Its important member function is:
- fork: Initialize the children process memory manager and fork father process user space memory area.
- load_elf: Load a elf file and initialize the process context. Ensure the process ready to run.
The MapArea is a continuous virtual address space. The structure shows as below
pub struct MapArea {
// [start_vpn, end_vpn)
pub start_vpn: VirtPage,
// end_vpn it self not included in the area
pub end_vpn: VirtPage,
map_type: MapType,
permission: Permission,
// virtual page => physframe
frames: BTreeMap<usize, Arc<PhysFrame>>,
shared: Vec<VirtPage>,
}
Because it's a continuous memory area, we define start and end virtual page. The map_type define this area's mapping type, include framed, defined. Framed does not specify the target physical frame, will allocated by the physical frame allocator. Defined method can specify the target physical frame, relative virtual page allocate by virtual page allocator.
The permission define this area's permission, R/W/X/U.
Frames store the physical frames used in this area. And this frames will deallocate and free automatically when drop the MapArea instance because we implement the drop Traits for PhysFrame struct.
Shared store the virtual page which belongs to several process. When fork a process, the father process will share its user memory space with children, these pages will be marked as shared, also, the permission will set to can't write. If process want to write data into these pages, will trigger copy-on-write mechanism. Kernel will allocate a brand new page and recycle the old page. The copy-on-write mechanism can save the memory usage.
Its key member function is:
- fork: Duplicate itself, create a same MapArea instance, and add the duplication into the new process memory manager. For saving memory usage, we won't create new pages in fork. We share pages with children process.
- map: Allocate physical frame and create pte (page table entry) for every single virtual pages.
- cow: copy-on-write, map a brand new page if process want to write data into shared pages.

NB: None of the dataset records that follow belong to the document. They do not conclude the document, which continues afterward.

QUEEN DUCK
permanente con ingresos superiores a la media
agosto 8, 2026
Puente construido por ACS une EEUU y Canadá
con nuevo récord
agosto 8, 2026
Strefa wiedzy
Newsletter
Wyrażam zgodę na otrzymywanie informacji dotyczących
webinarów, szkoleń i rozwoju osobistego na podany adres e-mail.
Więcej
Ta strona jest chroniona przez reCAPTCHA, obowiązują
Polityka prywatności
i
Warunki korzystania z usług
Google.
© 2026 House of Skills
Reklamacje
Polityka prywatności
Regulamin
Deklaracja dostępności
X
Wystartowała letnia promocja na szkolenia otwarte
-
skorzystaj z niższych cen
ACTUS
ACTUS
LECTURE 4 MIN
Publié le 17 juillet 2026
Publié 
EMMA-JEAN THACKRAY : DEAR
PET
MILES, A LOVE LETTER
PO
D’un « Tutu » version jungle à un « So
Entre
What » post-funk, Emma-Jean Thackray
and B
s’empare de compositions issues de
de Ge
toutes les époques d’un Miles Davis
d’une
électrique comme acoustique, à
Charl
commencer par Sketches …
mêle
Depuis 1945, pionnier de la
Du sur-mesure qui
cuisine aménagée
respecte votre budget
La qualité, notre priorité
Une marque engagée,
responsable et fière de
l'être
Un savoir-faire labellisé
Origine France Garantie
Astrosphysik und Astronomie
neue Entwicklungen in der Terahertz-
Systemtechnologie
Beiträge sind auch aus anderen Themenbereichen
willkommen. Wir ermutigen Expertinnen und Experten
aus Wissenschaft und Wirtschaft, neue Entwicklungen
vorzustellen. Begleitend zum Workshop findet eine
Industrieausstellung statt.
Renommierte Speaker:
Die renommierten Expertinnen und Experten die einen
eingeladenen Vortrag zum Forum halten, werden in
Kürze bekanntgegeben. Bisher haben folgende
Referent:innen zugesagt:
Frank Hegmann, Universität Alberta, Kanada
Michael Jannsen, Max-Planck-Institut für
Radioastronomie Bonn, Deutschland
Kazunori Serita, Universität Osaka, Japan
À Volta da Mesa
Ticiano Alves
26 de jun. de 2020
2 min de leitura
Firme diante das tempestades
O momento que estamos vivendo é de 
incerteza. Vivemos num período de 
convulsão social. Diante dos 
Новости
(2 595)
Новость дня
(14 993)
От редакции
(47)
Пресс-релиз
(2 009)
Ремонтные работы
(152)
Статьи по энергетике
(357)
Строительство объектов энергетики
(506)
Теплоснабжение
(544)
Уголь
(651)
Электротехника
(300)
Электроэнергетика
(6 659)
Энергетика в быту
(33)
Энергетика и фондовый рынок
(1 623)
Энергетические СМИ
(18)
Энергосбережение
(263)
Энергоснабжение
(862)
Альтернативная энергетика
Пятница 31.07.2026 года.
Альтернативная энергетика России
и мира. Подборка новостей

Each memory manager contains a page table manager, which responsible for add and delete pte (page table entry).
The page table manager's struct show as below
pub struct PageTable {
// level-1 page table memory address
root: PhysPage,
// Physical frame which store the page tables
frames: Vec<PhysFrame>,
index: usize,
}
The frames are stored in here, and will be deallocated and free automatically when drop the page table instance, always occur when kernel recycle a process resources.
The key member function of page table is:
- find_pte: Use to find the pte pointer by virtual memory (actually, virtual memory is a index)
- map: Generate a pte and set it in page table
- unmap: Delete a virtual page's pte in page table
We can conveniently add and delete pte in page tables by page table manager.
The memory manager modules contains two types of allocator.
- Physical frame allocator: This is a global physical memory frame allocator.
- Buddy Allocator: Each memory manager contains a buddy allocator for dynamic memory allocation
Use a very simple allocate strategy. First, we define a continuous physical memory area, and allocate frame one by one in order. If the area start address equals to end address, we will find if there are recycled frame.
When the physframe dropped, the dealloc function will be triggered and add the frame into recycled vector.
The buddy allocator is used for dynamic memory allocation, use buddy allocation strategy.
I think the kernel memory manager function is the most complex and difficult module in Forfun OS, I have spent the most time on it.
But Forfun OS seems like a real kernel after completing these functions, so the effort is worth it.
This page just introduce the implementation of memory manage function in Forfun OS, you can take it as a example, but you still need to learn the basic knowledge about memory and page table.